→ SEZIONE DI TESTO
------------------------

Nel 2011, Mainetti fonda la casa di produzione Goon Films, con cui realizza il cortometraggio Tiger Boy. Il film vince il Nastro d’Argento 2013, è finalista ai Globi d’Oro 2012 e al David di Donatello 2012, e si classifica secondo al 42º Giffoni Film Festival. Inoltre, viene selezionato dall’Academy of Motion Picture Arts and Sciences tra i 10 finalisti per la nomination all’Oscar 2014 nella categoria miglior cortometraggio.

Anche questa volta, Mainetti attinge dal mondo degli anime e delle serie giapponesi, ispirandosi a L’Uomo Tigre, trasmesso in Italia negli anni ’80. Tuttavia, non si tratta di una trasposizione fedele dell’opera originale: l’anime diventa piuttosto un espediente narrativo per affrontare un tema molto più delicato e drammatico, ovvero gli abusi sui minori.

Mainetti racconta questa tematica con una sensibilità straordinaria, mostrando come un semplice personaggio di finzione possa trasformarsi in una fonte di forza e coraggio per chi soffre. Il protagonista, attraverso la figura dell’Uomo Tigre, trova prima rifugio e poi la determinazione per affrontare la propria realtà.

Recuperate Mainetti

Se vi è piaciuto la città proibita o in generale il cinema di Gabriele Mainetti, vi consigliamo di recuperare anche tutti i suoi 7 cortometraggi, oltre a Basette e Tiger Boy, che restano tra i più celebri.

Questi lavori rappresentano le radici del suo stile cinematografico. Un cinema fatto di contaminazioni tra anime, azione e una profonda attenzione ai temi sociali.

------------------------

Dati salvati
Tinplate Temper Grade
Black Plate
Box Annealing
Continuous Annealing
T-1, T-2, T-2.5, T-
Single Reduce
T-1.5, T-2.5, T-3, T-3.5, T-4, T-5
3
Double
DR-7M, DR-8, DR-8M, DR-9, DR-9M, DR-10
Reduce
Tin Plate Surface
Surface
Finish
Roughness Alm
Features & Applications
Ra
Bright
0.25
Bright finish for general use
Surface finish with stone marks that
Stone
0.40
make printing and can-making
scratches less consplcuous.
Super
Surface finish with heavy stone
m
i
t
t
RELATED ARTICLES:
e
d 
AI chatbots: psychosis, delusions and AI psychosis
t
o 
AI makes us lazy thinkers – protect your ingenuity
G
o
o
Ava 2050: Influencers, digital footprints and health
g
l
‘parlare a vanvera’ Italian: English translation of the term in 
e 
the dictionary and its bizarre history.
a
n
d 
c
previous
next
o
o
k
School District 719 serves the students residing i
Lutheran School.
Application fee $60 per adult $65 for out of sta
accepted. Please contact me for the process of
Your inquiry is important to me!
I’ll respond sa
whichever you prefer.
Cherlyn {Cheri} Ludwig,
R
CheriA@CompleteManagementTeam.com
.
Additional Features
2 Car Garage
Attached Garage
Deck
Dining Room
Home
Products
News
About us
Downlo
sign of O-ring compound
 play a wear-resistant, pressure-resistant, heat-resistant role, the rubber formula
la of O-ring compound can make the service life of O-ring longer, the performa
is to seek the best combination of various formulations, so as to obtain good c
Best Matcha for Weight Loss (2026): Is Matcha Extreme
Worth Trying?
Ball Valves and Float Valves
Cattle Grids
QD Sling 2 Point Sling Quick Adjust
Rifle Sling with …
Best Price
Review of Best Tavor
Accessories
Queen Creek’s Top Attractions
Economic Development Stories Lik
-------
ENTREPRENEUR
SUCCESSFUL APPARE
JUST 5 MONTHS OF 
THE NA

------------------------

→ CONSEGNE DELL'ESERCIZIO
**a)** Quali premi, festival e riconoscimenti nomina il testo su Tiger Boy in relazione al cortometraggio? Elencali tutti.
**b)** Rispondi in base al testo su Tiger Boy:
(i) In che anno Mainetti fonda la casa di produzione Goon Films?
(ii) A quale serie giapponese si ispira Tiger Boy?
(iii) Quale tema affronta il cortometraggio attraverso l'anime?
**c)** Nel testo su Tiger Boy, come si può riscrivere sotto forma di elenco puntato il paragrafo che inizia con "Nel 2011, Mainetti fonda", mantenendo i fatti principali?

→ SOLUZIONI DELL'ESERCIZIO
**a)**
- Nastro d'Argento 2013
- Globi d'Oro 2012
- David di Donatello 2012
- 42º Giffoni Film Festival
- Oscar 2014, categoria miglior cortometraggio (selezione dell'Academy of Motion Picture Arts and Sciences tra i 10 finalisti per la nomination)

**b)**
(i) Nel 2011.
(ii) A L'Uomo Tigre.
(iii) Gli abusi sui minori.

**c)**
- 2011: Mainetti fonda la casa di produzione Goon Films e con essa realizza il cortometraggio Tiger Boy.
- Vince il Nastro d'Argento 2013.
- È finalista ai Globi d'Oro 2012 e al David di Donatello 2012.
- Si classifica secondo al 42º Giffoni Film Festival.
- L'Academy of Motion Picture Arts and Sciences lo seleziona tra i 10 finalisti per la nomination all'Oscar 2014 come miglior cortometraggio.